TO ANNA HEMMINGS and the staff at RSPCA Lockwood, and to Helen Brodie, Yvonne Phennah and other members of the British Mule Society.
My thanks to Annis Sokol for her helpful advice in advance of the journey.
To those who offered hospitality and pasture to Jethro and to us as we made our way across country, including my sister Katie Tait and her husband Alex, Catherine Ducker, Charles Hunter and Jocasta Shakespeare, Catherine Bell, Harry and Susan Wilmot, Jeff and Fiona Ford, Peter and Joanne Bland, Jason Gathorne-Hardy, Melanie Fisher, Hugo Hildyard and Florencia Clifford, John and Jude Haslam, Elizabeth Kirk and Margaret Barton. To Graham Rogers for our discussions about Swaledale.
My particular thanks to Jasper Winn for his kindness and generosity in joining me on the journey. For of course, it’s not really One Man and a Mule, as the keen-eyed reader will have spotted; Jasper was with me for much of the time, although not for the entire trip across country. The full title should have been One Man and a Mule and a Friend Some of the Time and a Dodge Van. But for some reason, the publishers objected.
Jason Gathorne-Hardy did buy the horse van, although part of the purchase price was made up of paintings, so I ended up with some fine bird drawings of his – bringing the nature of our original meeting to a satisfying full circle. He painted the Dodge in royal red and green racing colours before driving it around Westmorland to paint from, often in the rain.
The RSPCA were delighted to see the new slimline Jethro back in such fine fettle after our journey across England.
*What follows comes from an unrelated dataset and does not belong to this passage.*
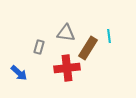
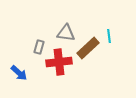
brown rectangle: rotated 15 degrees clockwise
red cross: moved 8 px left, 6 px up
The publicity he received from his ‘Jethro the Mule’ Facebook page was enough to find him a more permanent home. He has been adopted by Greta, who works at a vets’ practice, so he is by definition well cared for. He shares an ‘en-suite paddock’ with a couple of geldings and has attracted interest from the vicar for the local Nativity play; it seems there is considerable debate in biblical circles as to whether Mary arrived at the stables on a donkey or a mule, depending on how you translate the Hebrew. Whether Jethro will be well behaved on stage is yet to be seen. Greta and her husband Nick describe him as being ‘very opinionated’ and ‘impossible to catch’, so not much has changed there.
I’ve been able to visit Jethro while writing this book. He always looks at me in the way the English do on such occasions – with a friendly if slightly quizzical expression that leaves the changes in both our circumstances unspoken. And he is too tactful to mention that his Facebook page still attracts more interest than mine; although he prefers to keep his current location a secret, in order to keep paparazzi away.
I am grateful to my agent Georgina Capel, the editorial team of Trevor Dolby and Lizzy Gaisford at Preface, and all those at Penguin Random House who helped with the production of the book; to Rachael Beale for her considerable editorial help in preparing the manuscript, to John Gilkes for the fine map and to Bryan Ledgard for his portraits at the Whitby Goth Festival.
And special thanks as ever to Irena and all my very supportive family.